Date: 2013-08-31 05:38 pm (UTC)From: [identity profile] vovat.livejournal.com
Well, it IS Fox News, and their general view tends to be that people who don't fit into a certain group really ARE worthless. The poor, for instance.

Date: 2013-08-31 06:05 pm (UTC)From: [identity profile] rockinlibrarian.livejournal.com
Which is why all their commentators who claim to be speaking for Christianity need to cut it out already.

Date: 2013-09-04 03:31 pm (UTC)From: [identity profile] elouise82.livejournal.com
I've been wanting to comment on this for a few days now. Never seem to have the time to sit and write out the thoughts swirling.

I think some of the difficulty with the "special" label is that people don't define it. If special = extraordinary (ie, having superpowers ala The Incredibles, which was the first place I heard that "if everyone is special than nobody is" line), then obviously, yes. But if special means "you are a person of value just by being here on this earth," then YES OF COURSE EVERYONE IS SPECIAL. And I believe that's how Mr Rogers meant it, and how we ought to think.

There was a kids' radio show several years again called Jungle Jam and Friends that had some great songs, one of which had the chorus: "Everybody's special, including you and me; God made us just the way he wanted us to be," and then the verses were all about how each animal in the jungle is different, but all special because of their differences AND in their similarities. It's a pretty great, simple message (and catchy tune which I will now have in my head all day, go me).
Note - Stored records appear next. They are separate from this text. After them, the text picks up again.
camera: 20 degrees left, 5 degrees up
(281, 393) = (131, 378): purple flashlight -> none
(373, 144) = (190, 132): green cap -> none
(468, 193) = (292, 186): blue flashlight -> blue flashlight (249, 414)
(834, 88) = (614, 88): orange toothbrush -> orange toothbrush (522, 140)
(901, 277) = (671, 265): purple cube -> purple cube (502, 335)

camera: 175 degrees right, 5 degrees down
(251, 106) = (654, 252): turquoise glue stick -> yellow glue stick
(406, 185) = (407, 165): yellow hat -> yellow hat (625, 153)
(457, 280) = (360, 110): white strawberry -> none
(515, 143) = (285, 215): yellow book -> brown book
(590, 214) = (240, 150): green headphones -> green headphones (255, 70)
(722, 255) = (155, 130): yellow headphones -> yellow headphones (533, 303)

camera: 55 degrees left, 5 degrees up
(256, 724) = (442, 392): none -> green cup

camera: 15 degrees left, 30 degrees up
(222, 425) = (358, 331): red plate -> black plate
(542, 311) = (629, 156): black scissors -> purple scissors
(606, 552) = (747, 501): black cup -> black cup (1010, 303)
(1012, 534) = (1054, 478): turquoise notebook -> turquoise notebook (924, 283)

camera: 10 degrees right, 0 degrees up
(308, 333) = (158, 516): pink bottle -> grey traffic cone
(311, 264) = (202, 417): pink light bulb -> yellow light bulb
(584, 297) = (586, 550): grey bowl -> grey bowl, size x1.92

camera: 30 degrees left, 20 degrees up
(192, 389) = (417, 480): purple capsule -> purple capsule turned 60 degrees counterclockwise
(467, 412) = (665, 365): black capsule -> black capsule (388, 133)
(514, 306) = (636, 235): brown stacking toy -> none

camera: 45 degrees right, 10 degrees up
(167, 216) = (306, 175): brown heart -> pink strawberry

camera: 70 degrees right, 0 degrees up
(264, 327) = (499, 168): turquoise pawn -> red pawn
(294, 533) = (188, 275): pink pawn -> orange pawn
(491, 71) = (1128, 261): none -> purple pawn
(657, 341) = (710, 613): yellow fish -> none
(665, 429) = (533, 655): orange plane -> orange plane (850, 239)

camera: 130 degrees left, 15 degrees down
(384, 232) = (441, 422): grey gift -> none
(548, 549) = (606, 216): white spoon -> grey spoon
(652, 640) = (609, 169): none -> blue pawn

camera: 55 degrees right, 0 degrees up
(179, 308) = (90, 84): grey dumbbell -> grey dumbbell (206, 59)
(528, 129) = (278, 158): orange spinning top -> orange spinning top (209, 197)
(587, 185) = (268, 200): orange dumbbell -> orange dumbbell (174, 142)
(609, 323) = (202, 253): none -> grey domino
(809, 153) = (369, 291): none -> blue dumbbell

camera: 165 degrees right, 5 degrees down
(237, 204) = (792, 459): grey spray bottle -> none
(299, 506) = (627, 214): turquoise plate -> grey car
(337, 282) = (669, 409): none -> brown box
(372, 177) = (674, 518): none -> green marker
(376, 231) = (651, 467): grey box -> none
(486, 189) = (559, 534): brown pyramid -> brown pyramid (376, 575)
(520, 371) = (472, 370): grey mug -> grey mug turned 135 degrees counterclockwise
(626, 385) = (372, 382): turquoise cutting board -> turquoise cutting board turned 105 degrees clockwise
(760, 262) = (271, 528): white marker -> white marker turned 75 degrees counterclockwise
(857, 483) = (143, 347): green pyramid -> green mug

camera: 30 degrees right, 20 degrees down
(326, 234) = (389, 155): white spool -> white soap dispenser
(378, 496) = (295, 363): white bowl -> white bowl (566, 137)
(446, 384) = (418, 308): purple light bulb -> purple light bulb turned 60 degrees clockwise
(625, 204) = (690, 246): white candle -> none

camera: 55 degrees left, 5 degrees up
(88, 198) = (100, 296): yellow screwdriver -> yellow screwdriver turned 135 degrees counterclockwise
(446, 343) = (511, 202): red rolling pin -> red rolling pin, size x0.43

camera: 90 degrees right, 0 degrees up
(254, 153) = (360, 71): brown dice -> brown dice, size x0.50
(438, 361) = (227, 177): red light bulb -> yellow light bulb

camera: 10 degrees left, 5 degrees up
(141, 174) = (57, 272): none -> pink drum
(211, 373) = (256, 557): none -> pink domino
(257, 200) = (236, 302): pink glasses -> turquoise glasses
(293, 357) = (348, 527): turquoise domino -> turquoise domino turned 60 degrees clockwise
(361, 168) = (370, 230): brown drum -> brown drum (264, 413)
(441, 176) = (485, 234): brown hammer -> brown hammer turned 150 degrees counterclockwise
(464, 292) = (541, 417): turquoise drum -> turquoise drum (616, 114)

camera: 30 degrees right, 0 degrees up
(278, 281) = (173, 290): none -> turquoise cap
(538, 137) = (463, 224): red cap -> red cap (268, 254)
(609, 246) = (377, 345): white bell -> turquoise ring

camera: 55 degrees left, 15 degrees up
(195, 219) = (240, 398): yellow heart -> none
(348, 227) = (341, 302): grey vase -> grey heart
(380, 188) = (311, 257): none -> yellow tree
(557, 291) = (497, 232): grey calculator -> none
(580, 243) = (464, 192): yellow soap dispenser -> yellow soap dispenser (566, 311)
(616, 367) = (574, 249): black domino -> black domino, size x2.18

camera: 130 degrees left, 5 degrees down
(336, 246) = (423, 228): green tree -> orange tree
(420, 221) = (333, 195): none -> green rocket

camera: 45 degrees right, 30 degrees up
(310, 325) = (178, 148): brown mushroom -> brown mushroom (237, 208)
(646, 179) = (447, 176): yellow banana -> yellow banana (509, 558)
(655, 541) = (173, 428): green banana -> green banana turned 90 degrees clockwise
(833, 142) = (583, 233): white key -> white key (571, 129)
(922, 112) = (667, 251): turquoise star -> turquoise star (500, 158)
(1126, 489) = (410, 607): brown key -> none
I think the drive for competitiveness over cooperation in this culture has also encouraged the notion that we have to earn the right to be called special. But that's a whole 'nother kettle of fish ...

Date: 2013-09-05 07:29 pm (UTC)From: [identity profile] rockinlibrarian.livejournal.com
Hmm, I'm not sure that IS a whole 'nother kettle of fish, because I was totally thinking that as I was writing this, too. Same really big kettle.

I agree--and here's a great Mr. Rogers story

Date: 2013-09-16 05:34 pm (UTC)From: (Anonymous)
Amy, you are so right! What a great way of putting it. And I understand what you mean about depression and those messages.

My favorite Mr. Rogers story is about how he was living in some big city like Detroit or Cleveland, and somebody stole his car. So it was on the news that night, and the next day they found the car back where it started with a note on it: "We're sorry, Mr. Rogers. We didn't know it was you."